We have a simple foreach loop iterating over the @numbers array. For each iteration we call my $pid = $pm->start and next; This will try to create a new fork. If it is successful then at this point two processes will continue to run almost exactly the same way: the value returned by the start method is assigned to $pid. There is however a small difference in the two processes.

In the parent process, this value is going to be the process ID of the child process, a non-zero number, and therefore the right-hand side of the and boolean operator will be evaluated and the main process will go to the next iteration of the foreach loop.

In the child process the value returned by start will be 0. Which is false. Which means the right-hand side of the and operator will not be executed. In the child process the next evaluated statement will be the calc($q);. While the child process is calculating using one of the CPUs of the computer, the main process can run using the other CPU and it can create more child-processes.

The Parallel::Forkmanager will also count how many child processes have been forked and if we reach the value passed to the new constructor then the start command will wait till one of the earlier child-processes finishes and will only fork a new child-process after that.

In the meantime all the child processes are running on one of the CPUs of the computer. When one of them finishes the calc function it will call the finish method of Parallel::Forkmanager and it will pass to it two values. The first one is the exit code it wishes to have. 0 means success. The second one is a reference to a data structure it wishes to send back to the main process. This is the data structure we have used in the anonymous subroutine in $data_structure_reference.

foreach my $q (@numbers) {
    my $pid = $pm->start and next;
    my $res = calc($q);
    $pm->finish(0, { result => $res, input => $q });
}
$pm->wait_all_children;

The call to wait_all_children makes sure that the parent process will indeed wait till all the processes it created have finished and will only continue running once that happened and once it had a chance to run the respective run_on_finish function.

We can run this script as

time perl ~/work/perlmaven.com/examples/calc_fork_manager.pl 8

The result is about twice as fast as the linear version:

real    0m11.138s

At the same time htop shows that all the CPUs are saturated.

In some other measurements I've seen a 3-time speedup, but I think you can't expect anything better with a 4-core machine. After all there are many other tasks running in the system, so we don't really have 4 times more free CPU power than earlier, and the whole forking and managing the communication has some overhead.

Combined example

Just in case you'd like to tweak the calc() function and would like to further experiment with this code, I've included a version of the two scripts combined together. If you run it without any parameter it will run the linear version. If you run it with any positive number, it will use that many parallel child processes.

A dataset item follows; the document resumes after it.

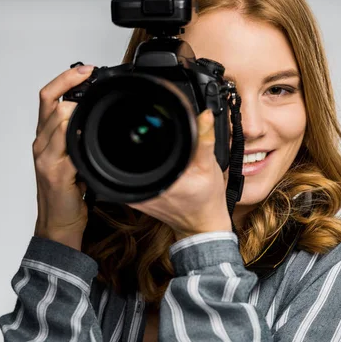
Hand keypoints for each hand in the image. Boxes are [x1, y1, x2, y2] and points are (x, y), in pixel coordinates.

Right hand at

examples/calc_fork_manager_full.pl

use strict;
use warnings;
use Parallel::ForkManager;
use Data::Dumper qw(Dumper);


my $forks = shift;

my @numbers = map { $_ * 2000000 } reverse 1 .. 10;
my %results;

if ($forks) {
    print "Forking up to $forks at a time\n";
    my $pm = Parallel::ForkManager->new($forks);
    $pm->run_on_finish( sub {
        my ($pid, $exit_code, $ident, $exit_signal, $core_dump, $data_structure_reference) = @_;
#die Dumper \@_;
        my $q = $data_structure_reference->{input};
        $results{$q} = $data_structure_reference->{result};
    });
 
    DATA_LOOP:
    foreach my $q (@numbers) {
        my $pid = $pm->start and next DATA_LOOP;
        my $res = calc($q);
        $pm->finish(0, { result => $res, input => $q });
    }
    $pm->wait_all_children;
} else {
    print "Non-forking\n";
    foreach my $q (@numbers) {
        $results{$q} = calc($q);
    }
}

print Dumper \%results;

sub calc {
    my ($n) = @_;
    my $sum = 0;
    for (1 .. $n) {
        $sum += 1 + rand()/100;
    }
    return $sum;
}

BTW, the "DATA_LOOP" in this example is not really needed, it only tries to make the code a bit more readable.